‘Caso Déborah’: un coche que olía mal y no se inspeccionó
La familia difunde la declaración del policía que revisó el vehículo del sospechoso y que no se examinó hasta 6 años después
La falta de confianza en la investigación policial de la familia de la joven de Alcabre hallada muerta en una cuneta en 2002 no es una rabieta o un capricho. Dispuesta a demostrar que en 24 años se cometieron múltiples negligencias, este miércoles la familia difundió otra parte de la declaración de uno de los policías responsables de la investigación. Él fue quien junto con otro compañero se encargó de inspeccionar el vehículo del exnovio, el que fuera principal sospechoso. Según explicaba, no recordaba si ya había aparecido el cadáver de Déborah o habían pasado muchos días, pero sí que percibió “un olor desagradable” que no supo especificar. Describió la inspección del coche como “una ojeada” y relató que el exnovio les dijo que dicho olor procedía de una caja de langostinos que se había dejado olvidada en el maletero y se había podrido.
A la pregunta de si el olor podía corresponder con el de langostinos podridos, primero contestó un “diría que sí” para añadir “no soy experto en olores”. Admitió además que no verificó si lo que le habían dicho era cierto sino que se limitó a ponerlo en conocimiento de sus superiores y que tampoco tenía constancia de si se pidió a la Policía Científica que acudieran a recoger algún tipo de vestigio. Tal y como recuerda la familia, “según consta en el sumario, percibieron un fuerte olor a podrido y no se hizo nada.
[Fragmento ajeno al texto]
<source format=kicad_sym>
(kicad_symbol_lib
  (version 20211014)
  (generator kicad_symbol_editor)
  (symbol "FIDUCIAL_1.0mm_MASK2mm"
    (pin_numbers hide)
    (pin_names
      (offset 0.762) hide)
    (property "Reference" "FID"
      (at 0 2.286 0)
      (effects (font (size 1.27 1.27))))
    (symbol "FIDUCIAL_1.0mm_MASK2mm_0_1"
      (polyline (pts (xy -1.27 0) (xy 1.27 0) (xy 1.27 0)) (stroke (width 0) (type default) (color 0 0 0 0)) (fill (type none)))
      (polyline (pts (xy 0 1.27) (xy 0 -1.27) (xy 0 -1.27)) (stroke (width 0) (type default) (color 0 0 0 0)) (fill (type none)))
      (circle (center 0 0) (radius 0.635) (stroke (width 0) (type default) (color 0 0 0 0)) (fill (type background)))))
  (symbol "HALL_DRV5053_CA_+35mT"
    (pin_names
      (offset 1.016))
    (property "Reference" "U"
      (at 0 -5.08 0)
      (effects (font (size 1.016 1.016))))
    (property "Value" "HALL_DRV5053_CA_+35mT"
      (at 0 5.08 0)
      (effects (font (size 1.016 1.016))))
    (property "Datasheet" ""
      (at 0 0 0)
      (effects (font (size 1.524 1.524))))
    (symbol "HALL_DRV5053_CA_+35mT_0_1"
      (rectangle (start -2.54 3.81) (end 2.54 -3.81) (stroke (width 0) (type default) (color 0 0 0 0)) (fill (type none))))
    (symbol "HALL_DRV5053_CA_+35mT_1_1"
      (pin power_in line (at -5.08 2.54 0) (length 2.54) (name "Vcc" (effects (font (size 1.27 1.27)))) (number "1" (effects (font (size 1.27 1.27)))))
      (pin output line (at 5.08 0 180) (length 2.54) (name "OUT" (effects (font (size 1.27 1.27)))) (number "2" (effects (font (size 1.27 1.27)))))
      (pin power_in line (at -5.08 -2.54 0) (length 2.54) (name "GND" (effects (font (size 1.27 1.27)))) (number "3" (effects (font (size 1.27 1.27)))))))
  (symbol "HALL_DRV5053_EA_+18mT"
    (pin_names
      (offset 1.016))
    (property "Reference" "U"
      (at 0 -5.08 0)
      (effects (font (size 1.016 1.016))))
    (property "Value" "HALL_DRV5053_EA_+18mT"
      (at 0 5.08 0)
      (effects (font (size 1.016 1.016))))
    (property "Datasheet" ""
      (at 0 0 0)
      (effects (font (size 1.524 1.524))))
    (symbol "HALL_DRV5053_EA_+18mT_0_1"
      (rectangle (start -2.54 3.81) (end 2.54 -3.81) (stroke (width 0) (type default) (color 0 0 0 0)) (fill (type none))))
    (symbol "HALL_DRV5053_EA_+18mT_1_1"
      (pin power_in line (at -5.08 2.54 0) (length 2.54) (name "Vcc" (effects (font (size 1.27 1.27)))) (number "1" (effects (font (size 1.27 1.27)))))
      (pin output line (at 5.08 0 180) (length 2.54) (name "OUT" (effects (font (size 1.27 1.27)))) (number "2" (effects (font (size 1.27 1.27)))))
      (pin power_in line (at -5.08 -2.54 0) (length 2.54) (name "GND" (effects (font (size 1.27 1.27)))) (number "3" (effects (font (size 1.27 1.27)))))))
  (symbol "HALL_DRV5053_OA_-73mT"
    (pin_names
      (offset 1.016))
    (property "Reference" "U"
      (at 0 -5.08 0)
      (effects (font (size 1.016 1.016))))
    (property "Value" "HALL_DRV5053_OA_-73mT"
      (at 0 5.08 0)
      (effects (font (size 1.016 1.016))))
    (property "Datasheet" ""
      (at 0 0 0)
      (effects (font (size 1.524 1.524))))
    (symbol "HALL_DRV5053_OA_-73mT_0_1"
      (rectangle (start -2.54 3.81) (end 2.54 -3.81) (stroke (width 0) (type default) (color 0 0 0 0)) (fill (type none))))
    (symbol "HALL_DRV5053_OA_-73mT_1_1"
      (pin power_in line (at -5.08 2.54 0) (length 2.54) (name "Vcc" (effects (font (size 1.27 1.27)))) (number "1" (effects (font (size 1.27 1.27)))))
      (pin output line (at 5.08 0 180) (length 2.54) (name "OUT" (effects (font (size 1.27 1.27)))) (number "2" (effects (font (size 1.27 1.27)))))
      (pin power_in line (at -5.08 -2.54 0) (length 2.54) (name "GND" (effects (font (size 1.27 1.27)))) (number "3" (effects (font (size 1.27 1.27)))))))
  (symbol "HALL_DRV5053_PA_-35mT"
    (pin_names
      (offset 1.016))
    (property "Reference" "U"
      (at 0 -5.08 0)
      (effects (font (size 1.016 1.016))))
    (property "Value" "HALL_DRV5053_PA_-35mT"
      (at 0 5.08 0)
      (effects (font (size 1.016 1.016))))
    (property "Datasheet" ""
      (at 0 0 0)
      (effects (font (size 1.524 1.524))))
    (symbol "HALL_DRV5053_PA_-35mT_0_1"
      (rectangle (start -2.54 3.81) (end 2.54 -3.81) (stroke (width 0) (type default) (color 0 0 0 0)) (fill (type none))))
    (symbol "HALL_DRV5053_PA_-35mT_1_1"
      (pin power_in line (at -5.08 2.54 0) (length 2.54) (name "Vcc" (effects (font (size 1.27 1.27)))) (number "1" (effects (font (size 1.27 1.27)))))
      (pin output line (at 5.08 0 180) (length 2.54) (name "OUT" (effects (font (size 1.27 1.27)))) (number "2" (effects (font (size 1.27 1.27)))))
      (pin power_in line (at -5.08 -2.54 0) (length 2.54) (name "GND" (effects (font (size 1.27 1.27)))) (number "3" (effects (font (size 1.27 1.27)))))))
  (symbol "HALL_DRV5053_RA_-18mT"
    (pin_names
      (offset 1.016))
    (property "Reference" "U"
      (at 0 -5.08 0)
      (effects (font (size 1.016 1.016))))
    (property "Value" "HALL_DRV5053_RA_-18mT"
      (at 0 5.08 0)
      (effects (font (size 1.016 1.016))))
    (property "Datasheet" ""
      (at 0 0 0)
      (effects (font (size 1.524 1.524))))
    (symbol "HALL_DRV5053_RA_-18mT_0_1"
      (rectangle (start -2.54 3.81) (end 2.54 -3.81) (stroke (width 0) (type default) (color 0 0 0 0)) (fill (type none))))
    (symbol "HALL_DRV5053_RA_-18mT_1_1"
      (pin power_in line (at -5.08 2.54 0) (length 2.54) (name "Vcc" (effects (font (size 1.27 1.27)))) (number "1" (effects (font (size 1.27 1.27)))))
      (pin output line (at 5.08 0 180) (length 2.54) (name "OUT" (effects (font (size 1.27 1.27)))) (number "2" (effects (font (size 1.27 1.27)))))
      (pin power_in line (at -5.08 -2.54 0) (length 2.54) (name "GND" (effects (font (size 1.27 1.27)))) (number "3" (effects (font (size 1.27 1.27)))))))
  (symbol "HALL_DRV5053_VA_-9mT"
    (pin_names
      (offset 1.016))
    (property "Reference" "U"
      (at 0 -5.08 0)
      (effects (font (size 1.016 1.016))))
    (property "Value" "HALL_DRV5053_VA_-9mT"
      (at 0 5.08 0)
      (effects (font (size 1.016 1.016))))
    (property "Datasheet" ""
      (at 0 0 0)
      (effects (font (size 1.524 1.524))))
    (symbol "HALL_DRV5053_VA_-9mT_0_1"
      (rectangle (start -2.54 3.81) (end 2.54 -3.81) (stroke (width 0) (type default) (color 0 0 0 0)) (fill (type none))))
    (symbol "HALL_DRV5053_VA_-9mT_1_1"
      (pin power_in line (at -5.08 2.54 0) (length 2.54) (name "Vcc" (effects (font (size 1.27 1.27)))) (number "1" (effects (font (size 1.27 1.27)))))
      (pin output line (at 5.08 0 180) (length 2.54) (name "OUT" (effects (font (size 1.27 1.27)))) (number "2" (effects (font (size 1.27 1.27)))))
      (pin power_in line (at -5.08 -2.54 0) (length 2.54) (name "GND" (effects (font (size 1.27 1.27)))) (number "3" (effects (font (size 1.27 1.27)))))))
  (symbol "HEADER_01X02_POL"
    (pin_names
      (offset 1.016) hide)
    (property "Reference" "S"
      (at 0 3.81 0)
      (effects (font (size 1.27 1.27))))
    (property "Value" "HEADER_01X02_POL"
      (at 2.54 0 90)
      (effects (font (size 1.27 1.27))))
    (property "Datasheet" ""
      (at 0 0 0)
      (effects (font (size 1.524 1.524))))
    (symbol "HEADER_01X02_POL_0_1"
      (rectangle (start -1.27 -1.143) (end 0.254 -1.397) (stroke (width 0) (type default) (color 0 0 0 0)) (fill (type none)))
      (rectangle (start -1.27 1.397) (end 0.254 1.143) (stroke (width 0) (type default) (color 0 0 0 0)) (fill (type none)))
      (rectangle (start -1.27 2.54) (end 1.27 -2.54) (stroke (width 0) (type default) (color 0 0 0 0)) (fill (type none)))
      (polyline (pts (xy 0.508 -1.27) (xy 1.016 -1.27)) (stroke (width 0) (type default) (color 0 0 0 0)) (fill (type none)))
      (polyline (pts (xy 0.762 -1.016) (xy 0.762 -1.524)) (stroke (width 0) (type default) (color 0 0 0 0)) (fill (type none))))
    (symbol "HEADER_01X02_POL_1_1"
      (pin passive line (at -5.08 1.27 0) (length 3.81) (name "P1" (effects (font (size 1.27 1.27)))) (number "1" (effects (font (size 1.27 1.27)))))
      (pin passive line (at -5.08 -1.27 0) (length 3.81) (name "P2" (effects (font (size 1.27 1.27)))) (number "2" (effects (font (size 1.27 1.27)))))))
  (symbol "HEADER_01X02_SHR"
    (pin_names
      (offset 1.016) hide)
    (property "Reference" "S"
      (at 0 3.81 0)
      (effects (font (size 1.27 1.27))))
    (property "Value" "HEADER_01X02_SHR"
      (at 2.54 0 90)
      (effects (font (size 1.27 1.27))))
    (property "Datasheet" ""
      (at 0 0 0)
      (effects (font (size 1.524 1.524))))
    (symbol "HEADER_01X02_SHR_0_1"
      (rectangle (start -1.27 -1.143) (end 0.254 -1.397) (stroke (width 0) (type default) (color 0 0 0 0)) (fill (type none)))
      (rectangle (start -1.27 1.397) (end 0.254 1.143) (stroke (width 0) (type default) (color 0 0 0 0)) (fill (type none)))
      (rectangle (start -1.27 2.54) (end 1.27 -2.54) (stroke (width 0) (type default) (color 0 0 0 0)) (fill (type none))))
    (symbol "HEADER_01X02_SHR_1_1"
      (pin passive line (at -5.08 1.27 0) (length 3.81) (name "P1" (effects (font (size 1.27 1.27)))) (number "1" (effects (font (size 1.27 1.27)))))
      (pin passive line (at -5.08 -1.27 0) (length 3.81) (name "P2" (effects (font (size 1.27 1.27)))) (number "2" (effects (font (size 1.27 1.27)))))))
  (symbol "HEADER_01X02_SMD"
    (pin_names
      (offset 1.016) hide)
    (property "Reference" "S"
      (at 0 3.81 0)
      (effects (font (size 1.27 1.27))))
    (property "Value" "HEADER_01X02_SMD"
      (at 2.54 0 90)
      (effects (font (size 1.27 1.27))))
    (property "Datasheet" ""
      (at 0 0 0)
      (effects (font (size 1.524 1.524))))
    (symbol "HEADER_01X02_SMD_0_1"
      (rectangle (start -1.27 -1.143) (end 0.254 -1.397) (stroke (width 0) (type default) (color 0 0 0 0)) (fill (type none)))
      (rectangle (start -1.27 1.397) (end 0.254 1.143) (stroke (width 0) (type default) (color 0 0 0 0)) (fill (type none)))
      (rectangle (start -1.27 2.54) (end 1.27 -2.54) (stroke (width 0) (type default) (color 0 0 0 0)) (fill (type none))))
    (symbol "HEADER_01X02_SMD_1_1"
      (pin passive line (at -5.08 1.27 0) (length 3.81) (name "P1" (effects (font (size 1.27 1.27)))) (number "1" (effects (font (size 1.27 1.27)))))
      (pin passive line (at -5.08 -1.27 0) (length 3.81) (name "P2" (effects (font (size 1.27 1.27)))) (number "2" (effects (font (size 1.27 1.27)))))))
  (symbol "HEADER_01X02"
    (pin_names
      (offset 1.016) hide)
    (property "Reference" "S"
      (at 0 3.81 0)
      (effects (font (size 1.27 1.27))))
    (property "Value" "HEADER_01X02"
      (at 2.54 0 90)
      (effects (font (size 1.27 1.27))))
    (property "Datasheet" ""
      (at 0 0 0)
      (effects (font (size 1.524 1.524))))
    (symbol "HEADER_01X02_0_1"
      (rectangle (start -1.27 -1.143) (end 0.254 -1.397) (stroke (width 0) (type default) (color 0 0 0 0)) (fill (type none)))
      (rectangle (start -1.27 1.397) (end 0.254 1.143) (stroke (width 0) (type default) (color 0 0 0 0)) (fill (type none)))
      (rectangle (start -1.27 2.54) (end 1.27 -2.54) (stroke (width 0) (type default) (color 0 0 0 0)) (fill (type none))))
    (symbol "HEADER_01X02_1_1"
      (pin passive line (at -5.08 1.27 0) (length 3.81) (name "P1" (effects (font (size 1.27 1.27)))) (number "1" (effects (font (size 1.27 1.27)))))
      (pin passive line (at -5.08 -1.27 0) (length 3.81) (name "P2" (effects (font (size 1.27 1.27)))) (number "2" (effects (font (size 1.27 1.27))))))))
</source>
Nadie ordenó una inspección exhaustiva. Nadie inmovilizó el vehículo. Nadie investigó más”. El coche en cuestión no sería analizado en profundidad hasta seis años después, “para entonces ya no quedaba nada, ni un solo resto biológico. El coche estaba absolutamente limpio, tanto que ni siquiera aparecieron restos del propio conductor habitual. Y después nos preguntan por qué desconfiamos”.
Este último testimonio difundido se suma, entre otros datos aportados, al extracto del listado de llamadas entrantes del teléfono de Déborah donde faltan 28 números desde los que se hicieron llamadas y que aparecen en blanco. La lucha de la familia para que la UCO de la Guardia Civil investigue la causa continúa.